Honor cut the circuit and leaned back in her command chair with a tiny smile, and Nimitz rubbed his head against the side of her neck while he purred.
"You're what? " Captain Reynaud demanded, and Lieutenant Andreas Venizelos wrinkled his brow in puzzlement.
"I said I'm your customs and security officer, Captain. I'm sure Captain Harrington's dispatch will explain everything."
Reynaud accepted the message chip almost numbly, and Venizelos's puzzlement deepened. He couldn't understand why the ACS man looked so confused. It wasn't as if Venizelos were using any big words.
"Let me get this straight," Reynaud said after a moment. "Your Captain Harrington actually expects you and your people to be quartered here at Control? He means to leave you here to support our operations?"
"Yes, Sir, she does." The darkly handsome lieutenant stressed the pronoun's gender, and Reynaud nodded, but he still looked so dumbfounded Venizelos was moved to continue. "Why do you seem so surprised, Sir?"

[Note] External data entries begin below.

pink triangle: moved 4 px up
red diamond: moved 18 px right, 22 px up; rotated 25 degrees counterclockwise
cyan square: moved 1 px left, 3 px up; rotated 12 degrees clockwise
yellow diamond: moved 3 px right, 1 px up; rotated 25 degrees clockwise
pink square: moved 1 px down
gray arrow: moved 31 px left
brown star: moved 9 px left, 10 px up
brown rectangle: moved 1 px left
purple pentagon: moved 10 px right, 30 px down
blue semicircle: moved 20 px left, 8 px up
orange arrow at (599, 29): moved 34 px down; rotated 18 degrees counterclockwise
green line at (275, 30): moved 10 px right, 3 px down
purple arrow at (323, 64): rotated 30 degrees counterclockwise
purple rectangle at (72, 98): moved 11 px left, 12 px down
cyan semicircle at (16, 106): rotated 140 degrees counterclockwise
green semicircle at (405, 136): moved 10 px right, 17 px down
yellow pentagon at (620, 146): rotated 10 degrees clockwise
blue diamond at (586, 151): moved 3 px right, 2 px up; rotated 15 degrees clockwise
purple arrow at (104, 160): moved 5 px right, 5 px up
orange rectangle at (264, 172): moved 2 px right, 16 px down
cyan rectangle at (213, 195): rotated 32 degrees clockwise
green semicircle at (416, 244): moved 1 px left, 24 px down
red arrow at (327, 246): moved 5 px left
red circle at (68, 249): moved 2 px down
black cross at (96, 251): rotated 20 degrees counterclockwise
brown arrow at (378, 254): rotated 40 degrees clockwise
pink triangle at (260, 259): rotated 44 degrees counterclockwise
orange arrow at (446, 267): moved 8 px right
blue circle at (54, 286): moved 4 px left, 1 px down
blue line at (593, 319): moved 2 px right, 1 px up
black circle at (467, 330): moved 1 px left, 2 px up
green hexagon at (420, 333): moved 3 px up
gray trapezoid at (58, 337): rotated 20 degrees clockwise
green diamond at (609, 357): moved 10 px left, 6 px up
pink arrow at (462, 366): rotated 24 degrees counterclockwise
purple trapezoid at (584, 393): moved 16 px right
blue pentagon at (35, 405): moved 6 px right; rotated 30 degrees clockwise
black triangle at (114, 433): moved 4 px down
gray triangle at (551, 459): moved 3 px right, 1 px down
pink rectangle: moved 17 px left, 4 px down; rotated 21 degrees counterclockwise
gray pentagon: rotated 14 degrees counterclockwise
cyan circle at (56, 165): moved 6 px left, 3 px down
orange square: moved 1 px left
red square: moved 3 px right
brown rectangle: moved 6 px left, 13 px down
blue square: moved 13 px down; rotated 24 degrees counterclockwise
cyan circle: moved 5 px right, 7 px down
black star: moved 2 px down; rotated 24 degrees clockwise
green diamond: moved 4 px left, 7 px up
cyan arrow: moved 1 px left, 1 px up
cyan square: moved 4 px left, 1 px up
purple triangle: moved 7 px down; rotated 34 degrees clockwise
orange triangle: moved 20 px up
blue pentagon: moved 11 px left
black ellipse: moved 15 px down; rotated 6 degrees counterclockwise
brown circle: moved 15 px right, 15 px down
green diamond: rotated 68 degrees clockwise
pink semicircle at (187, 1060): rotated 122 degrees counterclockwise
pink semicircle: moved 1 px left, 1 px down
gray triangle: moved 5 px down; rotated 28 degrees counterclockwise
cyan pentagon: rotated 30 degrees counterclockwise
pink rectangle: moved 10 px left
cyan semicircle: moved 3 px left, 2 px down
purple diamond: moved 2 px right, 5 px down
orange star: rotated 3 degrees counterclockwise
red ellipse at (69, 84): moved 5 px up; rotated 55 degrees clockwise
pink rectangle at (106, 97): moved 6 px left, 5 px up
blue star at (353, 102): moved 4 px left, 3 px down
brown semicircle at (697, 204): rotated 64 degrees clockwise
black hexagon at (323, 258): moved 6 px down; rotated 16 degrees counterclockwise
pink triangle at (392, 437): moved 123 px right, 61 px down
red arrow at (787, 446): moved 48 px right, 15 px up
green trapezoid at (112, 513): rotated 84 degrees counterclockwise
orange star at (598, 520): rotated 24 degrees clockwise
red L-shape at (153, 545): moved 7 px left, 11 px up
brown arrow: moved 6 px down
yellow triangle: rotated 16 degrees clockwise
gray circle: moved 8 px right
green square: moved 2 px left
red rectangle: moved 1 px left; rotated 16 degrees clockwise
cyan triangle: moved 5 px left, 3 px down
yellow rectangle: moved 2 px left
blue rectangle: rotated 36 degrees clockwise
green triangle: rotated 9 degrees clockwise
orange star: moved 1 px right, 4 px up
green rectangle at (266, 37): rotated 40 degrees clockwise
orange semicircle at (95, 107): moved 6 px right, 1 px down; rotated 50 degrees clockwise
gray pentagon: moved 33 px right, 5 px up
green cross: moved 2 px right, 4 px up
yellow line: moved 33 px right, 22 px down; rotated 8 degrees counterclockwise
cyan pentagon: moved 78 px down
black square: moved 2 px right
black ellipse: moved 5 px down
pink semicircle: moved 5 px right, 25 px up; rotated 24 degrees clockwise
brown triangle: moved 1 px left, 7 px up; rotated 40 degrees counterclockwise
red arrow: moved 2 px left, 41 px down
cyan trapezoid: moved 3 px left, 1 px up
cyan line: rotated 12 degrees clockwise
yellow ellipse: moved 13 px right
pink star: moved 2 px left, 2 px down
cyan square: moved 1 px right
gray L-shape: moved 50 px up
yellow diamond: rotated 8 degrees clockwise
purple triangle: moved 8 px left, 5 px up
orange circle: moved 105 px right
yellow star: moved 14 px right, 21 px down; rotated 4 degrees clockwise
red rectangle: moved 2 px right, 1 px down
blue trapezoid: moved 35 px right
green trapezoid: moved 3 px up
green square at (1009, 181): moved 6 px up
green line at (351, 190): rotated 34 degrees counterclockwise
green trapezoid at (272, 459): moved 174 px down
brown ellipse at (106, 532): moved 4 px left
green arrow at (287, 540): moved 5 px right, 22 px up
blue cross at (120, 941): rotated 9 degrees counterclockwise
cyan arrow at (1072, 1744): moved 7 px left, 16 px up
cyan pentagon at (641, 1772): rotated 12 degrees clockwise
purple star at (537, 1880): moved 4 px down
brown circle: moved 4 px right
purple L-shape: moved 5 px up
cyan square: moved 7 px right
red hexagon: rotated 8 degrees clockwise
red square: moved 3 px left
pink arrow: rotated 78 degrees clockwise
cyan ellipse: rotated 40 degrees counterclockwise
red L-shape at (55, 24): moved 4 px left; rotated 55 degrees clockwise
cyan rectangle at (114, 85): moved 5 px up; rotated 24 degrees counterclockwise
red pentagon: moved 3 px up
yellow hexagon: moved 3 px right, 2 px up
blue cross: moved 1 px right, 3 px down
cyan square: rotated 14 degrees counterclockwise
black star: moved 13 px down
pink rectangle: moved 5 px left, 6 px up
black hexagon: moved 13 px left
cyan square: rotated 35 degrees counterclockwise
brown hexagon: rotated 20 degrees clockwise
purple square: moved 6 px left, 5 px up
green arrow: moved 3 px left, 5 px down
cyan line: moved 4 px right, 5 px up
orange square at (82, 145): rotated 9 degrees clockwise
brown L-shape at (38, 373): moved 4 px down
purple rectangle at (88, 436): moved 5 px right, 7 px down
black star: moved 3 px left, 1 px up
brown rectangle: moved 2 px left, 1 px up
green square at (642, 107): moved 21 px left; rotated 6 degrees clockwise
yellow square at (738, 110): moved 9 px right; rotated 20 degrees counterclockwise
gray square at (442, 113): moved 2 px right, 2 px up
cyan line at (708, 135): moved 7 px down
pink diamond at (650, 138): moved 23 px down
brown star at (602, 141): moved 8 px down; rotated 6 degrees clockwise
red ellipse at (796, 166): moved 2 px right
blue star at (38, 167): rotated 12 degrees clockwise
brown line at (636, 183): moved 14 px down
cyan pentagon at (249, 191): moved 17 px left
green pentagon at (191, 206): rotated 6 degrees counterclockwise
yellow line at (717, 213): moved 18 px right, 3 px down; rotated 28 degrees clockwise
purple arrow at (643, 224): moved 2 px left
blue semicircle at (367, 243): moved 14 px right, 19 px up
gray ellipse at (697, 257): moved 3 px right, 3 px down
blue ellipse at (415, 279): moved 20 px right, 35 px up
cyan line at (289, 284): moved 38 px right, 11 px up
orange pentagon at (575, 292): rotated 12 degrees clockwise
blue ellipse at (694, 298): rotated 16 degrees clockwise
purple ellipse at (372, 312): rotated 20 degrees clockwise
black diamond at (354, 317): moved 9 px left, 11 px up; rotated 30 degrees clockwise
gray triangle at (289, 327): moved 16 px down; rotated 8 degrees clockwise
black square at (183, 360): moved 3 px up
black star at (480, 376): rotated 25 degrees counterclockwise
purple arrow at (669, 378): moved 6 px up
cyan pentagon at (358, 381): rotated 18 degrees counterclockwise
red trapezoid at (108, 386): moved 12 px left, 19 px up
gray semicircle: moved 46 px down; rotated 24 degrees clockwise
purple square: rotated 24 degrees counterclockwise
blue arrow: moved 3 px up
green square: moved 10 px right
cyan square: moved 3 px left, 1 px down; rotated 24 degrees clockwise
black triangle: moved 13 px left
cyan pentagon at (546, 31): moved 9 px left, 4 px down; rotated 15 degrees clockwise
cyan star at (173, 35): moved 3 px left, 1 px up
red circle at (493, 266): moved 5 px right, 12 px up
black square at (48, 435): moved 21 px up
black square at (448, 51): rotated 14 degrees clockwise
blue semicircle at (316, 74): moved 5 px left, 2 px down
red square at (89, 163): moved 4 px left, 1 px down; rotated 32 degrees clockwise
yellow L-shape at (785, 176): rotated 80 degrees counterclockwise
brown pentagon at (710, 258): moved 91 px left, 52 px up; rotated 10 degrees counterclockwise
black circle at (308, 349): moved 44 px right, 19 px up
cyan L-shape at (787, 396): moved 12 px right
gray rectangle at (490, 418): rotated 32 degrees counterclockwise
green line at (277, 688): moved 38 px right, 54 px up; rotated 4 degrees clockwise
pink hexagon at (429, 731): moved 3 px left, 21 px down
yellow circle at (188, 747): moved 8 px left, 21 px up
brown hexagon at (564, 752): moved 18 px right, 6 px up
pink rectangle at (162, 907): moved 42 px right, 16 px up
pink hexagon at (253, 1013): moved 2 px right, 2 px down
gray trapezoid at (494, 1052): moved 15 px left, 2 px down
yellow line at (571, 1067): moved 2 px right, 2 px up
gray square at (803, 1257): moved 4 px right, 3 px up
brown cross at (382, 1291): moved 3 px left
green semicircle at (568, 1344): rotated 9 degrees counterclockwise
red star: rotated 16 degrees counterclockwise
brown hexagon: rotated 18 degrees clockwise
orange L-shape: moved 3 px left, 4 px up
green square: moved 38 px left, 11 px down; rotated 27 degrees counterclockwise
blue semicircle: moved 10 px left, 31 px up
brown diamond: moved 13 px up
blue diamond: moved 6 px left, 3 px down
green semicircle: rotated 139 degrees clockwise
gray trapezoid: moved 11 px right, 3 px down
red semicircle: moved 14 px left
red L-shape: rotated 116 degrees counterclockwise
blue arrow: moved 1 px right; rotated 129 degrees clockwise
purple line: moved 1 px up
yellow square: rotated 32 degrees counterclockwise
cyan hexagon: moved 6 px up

"Surprised?" Reynaud shook himself, then smiled oddly. "Yes, I suppose `surprised' is a pretty good word, Lieutenant. Let me just put it this way. I've been chief controller in Basilisk for almost twenty months. Before that, I was senior assistant controller for damn near two years, and in all that time, you're the first—what did you call it? security and customs officer?—anyone's bothered to assign me. In fact, you may be the first one any station commander's ever bothered to assign to Control."